1988) REM sleep and neural nets (Crick F, Mitchison G.)
The broad features of rapid eye movement (REM) sleep are reviewed. Memory storage in the brain is probably quite unlike that in a digital computer, being distributed, superimposed and robust. Such memory systems are easily overloaded. If the stored memories share common features, random stimulation often produces mixed outputs. Simulations show that such overloading can be reduced by a process we call 'reverse learning'. We propose that this process is what is happening in REM sleep and that it explains in an unforced manner the condensation commonly found in dreams. Evidence for and against the proposed theory is discussed and several alternative theories are briefly described. The absence of REM sleep in the Enchidna and in two species of dolphins (that have relatively large brains) suggests that REM may allow the brain to be smaller than if REM were lacking.
1993) Crick and Mitchison's theory of REM sleep and neural networks (Brown D.W.)

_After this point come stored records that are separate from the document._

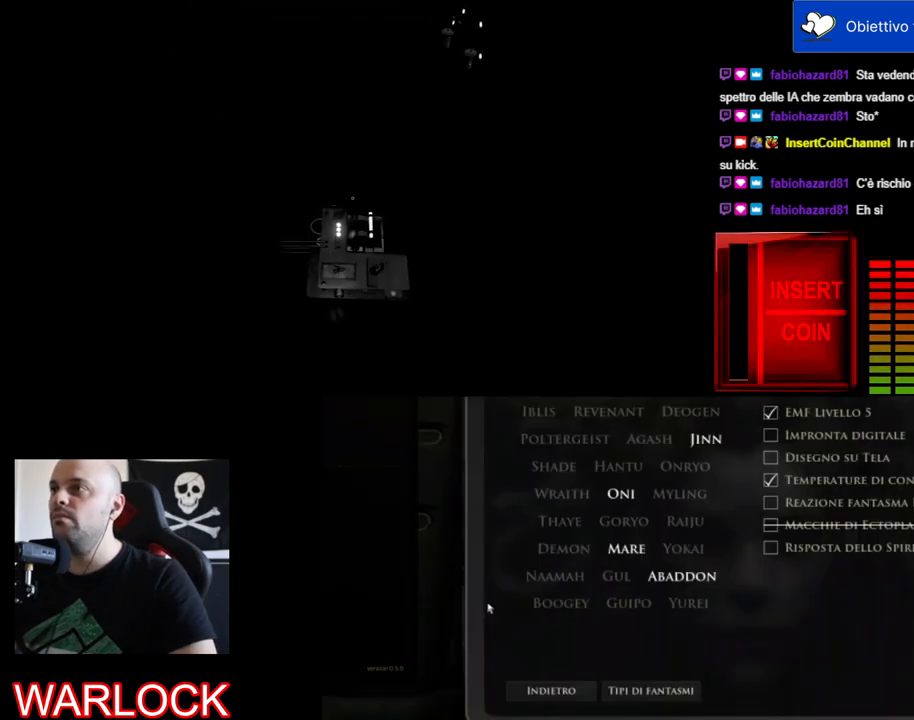
{"keys": [], "mouse": [], "events": []}
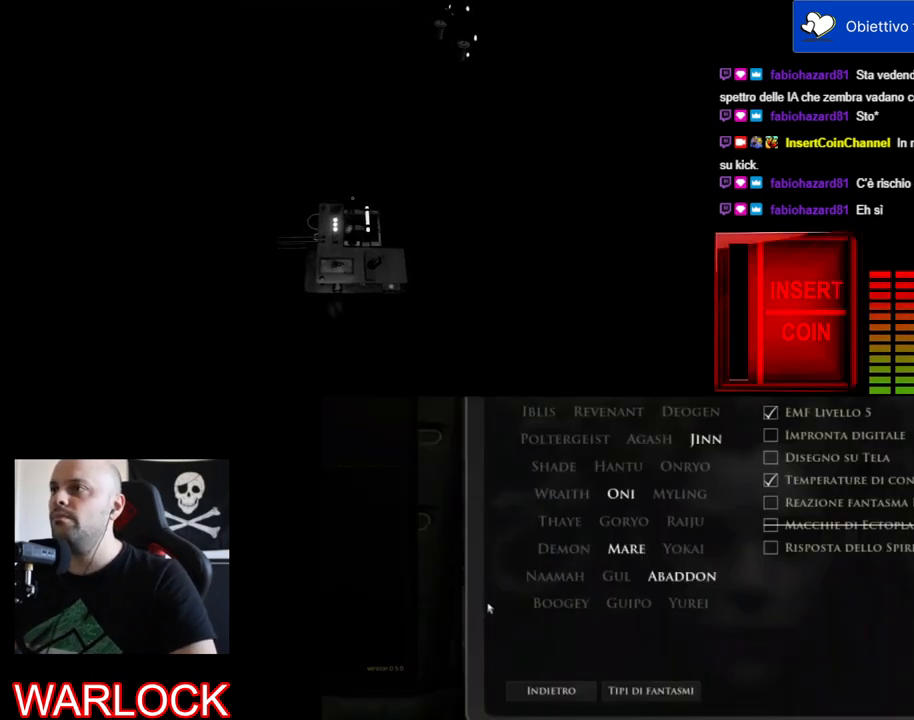
{"keys": [], "mouse": [], "events": []}
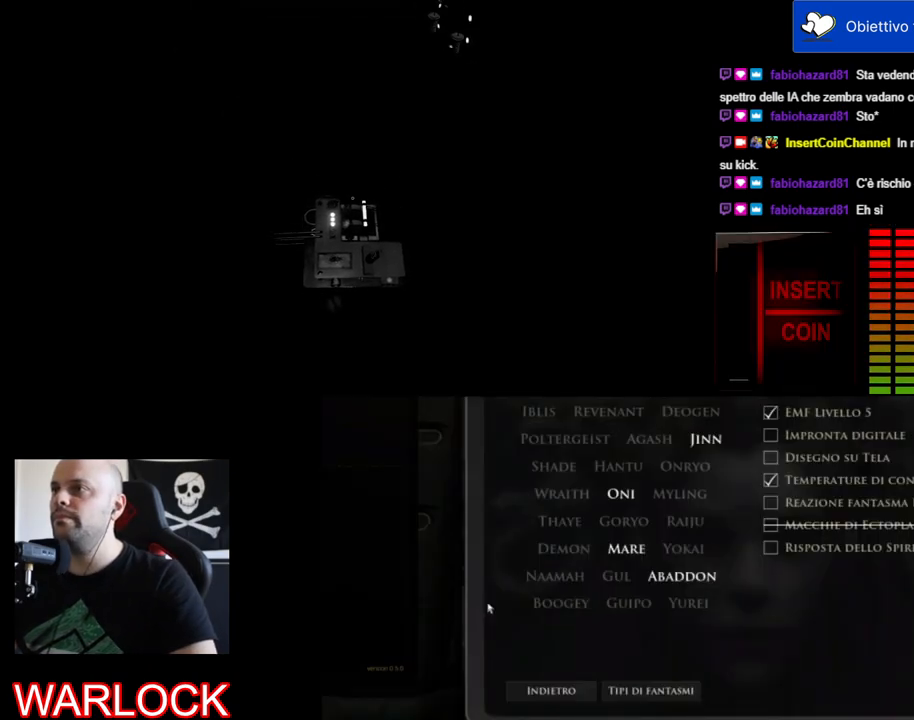
{"keys": ["a"], "mouse": [], "events": [[100, "a", "down"]]}
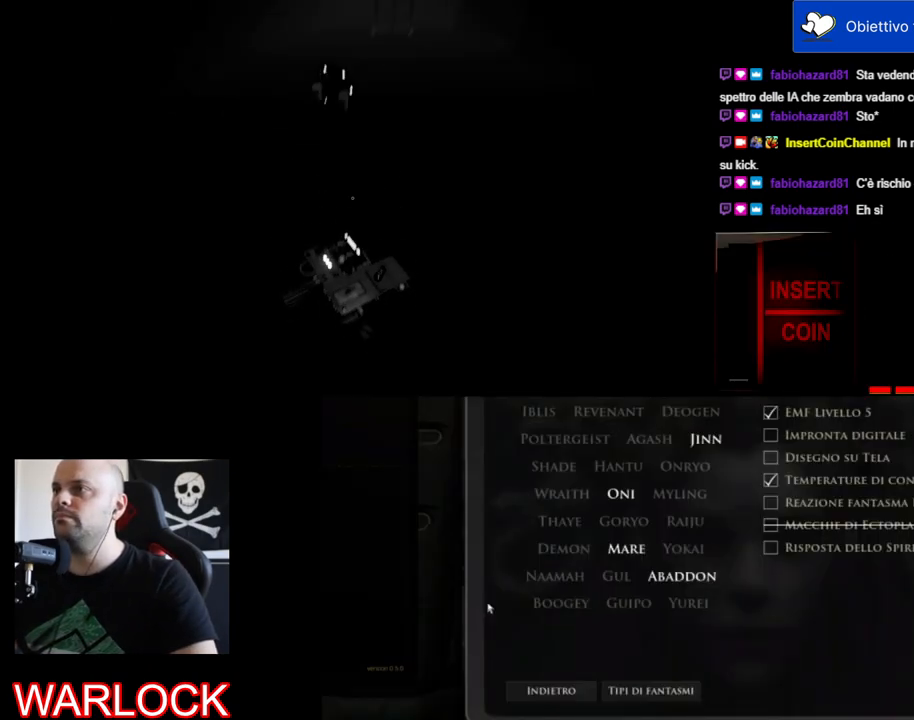
{"keys": ["w"], "mouse": [], "events": [[150, "w", "down"], [417, "a", "up"]]}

Crick and Mitchison proposed that a reverse learning mechanism in REM sleep removes certain undesirable modes of interaction in neural networks within the cerebral cortex. If their theory is correct then abnormalities of reverse learning might account for some aspects of schizophrenia, mania, and depression. The theory of reverse learning might lead to an understanding of why lithium salts terminate manic episodes.
2001) Sleep, learning, and dreams: off-line memory reprocessing (Stickgold R, Hobson J.A, Fosse R, and Fosse M.)
Converging evidence and new research methodologies from across the neurosciences permit the neuroscientific study of the role of sleep in off-line memory reprocessing, as well as the nature and function of dreaming. Evidence supports a role for sleep in the consolidation of an array of learning and memory tasks. In addition, new methodologies allow the experimental manipulation of dream content at sleep onset, permitting an objective and scientific study of this dream formation and a renewed search for the possible functions of dreaming and the biological processes subserving it.